When you are done analyzing the Initial Scorecard, minimize the Scorecard window.

Maximize the Score Rankings Overlay window. By default, the Score Rankings Overlay window plots the Cumulative Lift chart. Recall that lift is the ratio of the percent of targets (that is, bad loans) in each decile to the percent of targets in the entire data set. Cumulative lift is the cumulative ratio of the percent of targets up to the decile of interest to the percent of targets in the entire data set.

For lift and cumulative lift, the higher value in the lower deciles indicates a predictive scorecard model. Notice that both Lift and Cumulative Lift for this scorecard have high lift values in the lower deciles.

When you are done analyzing the Score Rankings Overlay, minimize the Score Rankings Overlay window.

Maximize the Empirical Odds Plot window. An empirical odds plot is used to evaluate the calibration of the scorecard. The chart plots the observed odds in a score bucket against the average score value in each bucket. The plot can help determine where the scorecard is or is not sufficiently accurate. The odds are calculated as the logarithm of the number of bad loans divided by the number of good loans for each scorecard bucket range. Thus, a steep negative slope implies that the good applicants tend to get higher scores than the bad applicants. As would be expected with the previous plot, as the scorecard points increase, so does the number of good loans in each score bucket.

When you are done analyzing the Empirical Odds Plot, minimize the Empirical Odds Plot window.

From the main menu, select ViewStrength StatisticsKolmogorov-Smirnov Plot. The Kolmogorov-Smirnov Plot shows the Kolmogorov-Smirnov statistics plotted against scorecard cutoff values. Recall that the Kolmogorov-Smirnov statistic is the maximum distance between the empirical distribution functions for the good applicants and the bad applicants. The difference is plotted, for all cutoffs, in the Kolmogorov-Smirnov Plot.

The weakness of reporting only the maximum difference between the curves is that it provides only a measure of vertical separation at one cutoff value, but not overall cutoff values. According to the plot above, the best cutoff is approximately 180 (where the Kolmogorov-Smirnov score is at a maximum). At a cutoff value of 180, the scorecard best distinguishes between good and bad loans.
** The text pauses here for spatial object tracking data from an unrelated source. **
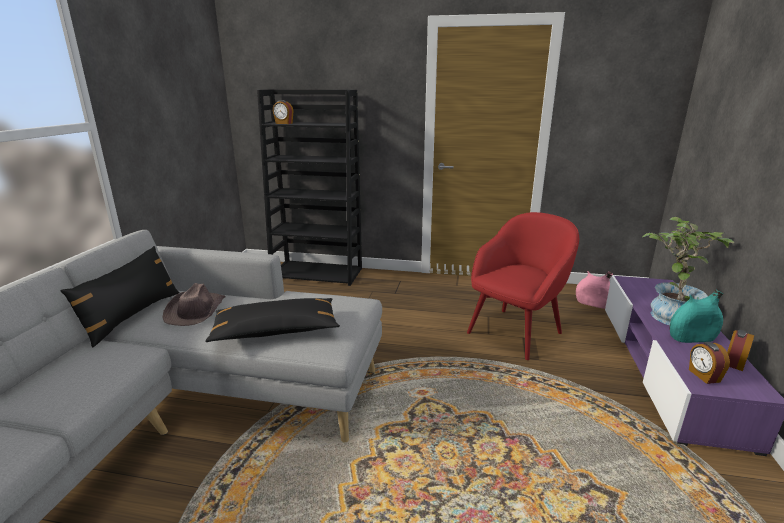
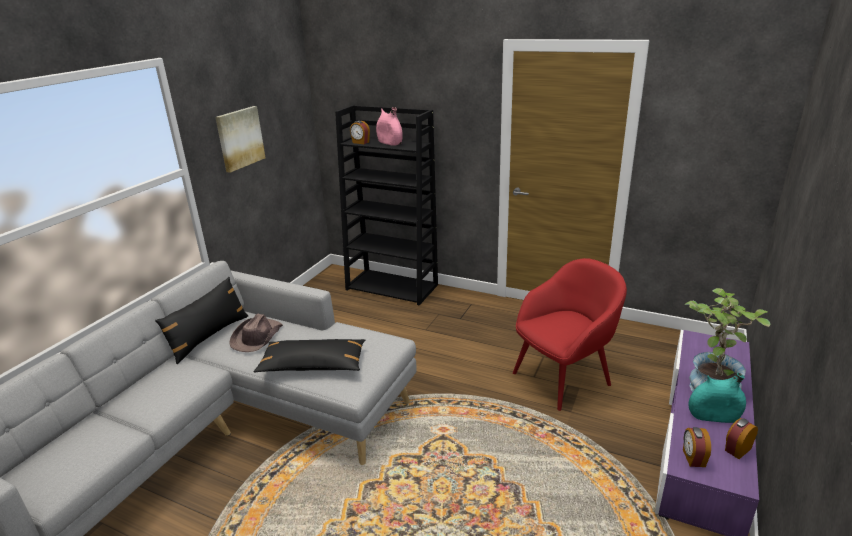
camera: 15 degrees right, 5 degrees up
(155, 105) = (239, 138): none -> picture
(592, 304) = (666, 354): pink vase -> pink vase (390, 143)

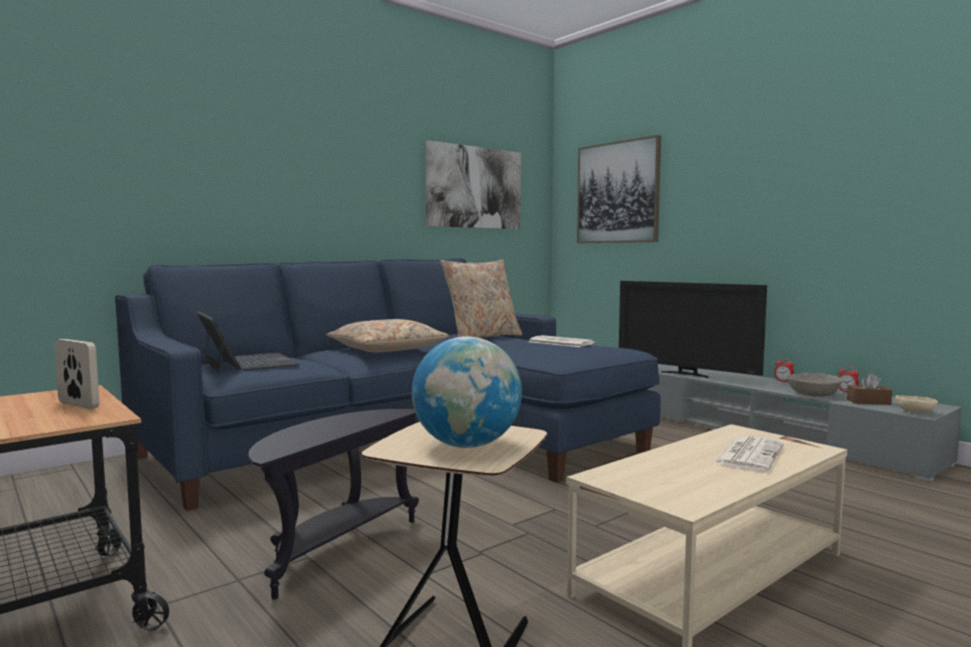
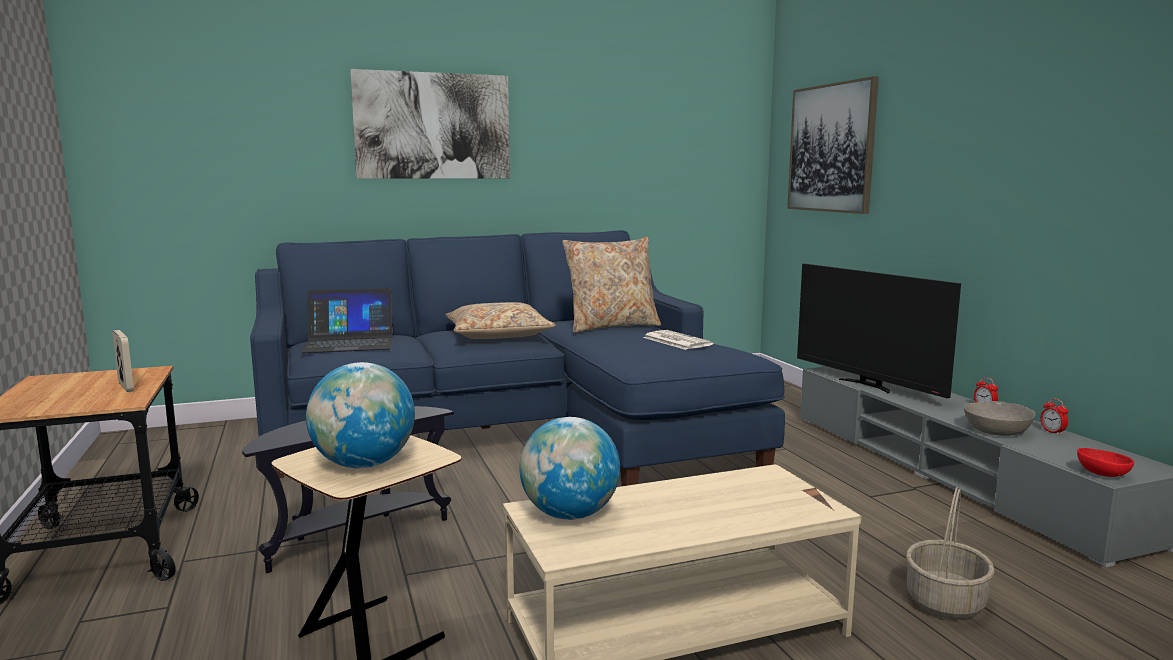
camera: 20 degrees right, 5 degrees up
(248, 362) = (349, 343): laptop -> laptop turned 90 degrees clockwise
(475, 187) = (657, 144): picture -> picture (433, 126)
(640, 477) = (570, 515): none -> globe
(748, 454) = (728, 506): newspaper -> none
(867, 519) = (944, 601): none -> basket
(868, 402) = (1058, 451): brown tissue box -> none
(915, 412) = (1102, 473): beige bowl -> red bowl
When you are done analyzing the Kolmogorov-Smirnov Plot, close the Kolmogorov-Smirnov Plot window.

From the main menu, select ViewStrength StatisticsROC Plot. The ROC plot is a graphical measure of sensitivity versus 1–specificity. The AUR (which is close to 0.71 for the validation data from the previous Fit Statistics table) measures the area below each of the curves that you see drawn in the plot. The AUR is generally regarded as providing a much better measure of the scorecard strength than the Kolmogorov-Smirnov statistic because the area being calculated encompasses all cutoff values. A scorecard that is no better than random selection has an AUR value equal to 0.50. The maximum value of the AUR is 1.0.

When you are done analyzing the ROC Plot, close the Results window.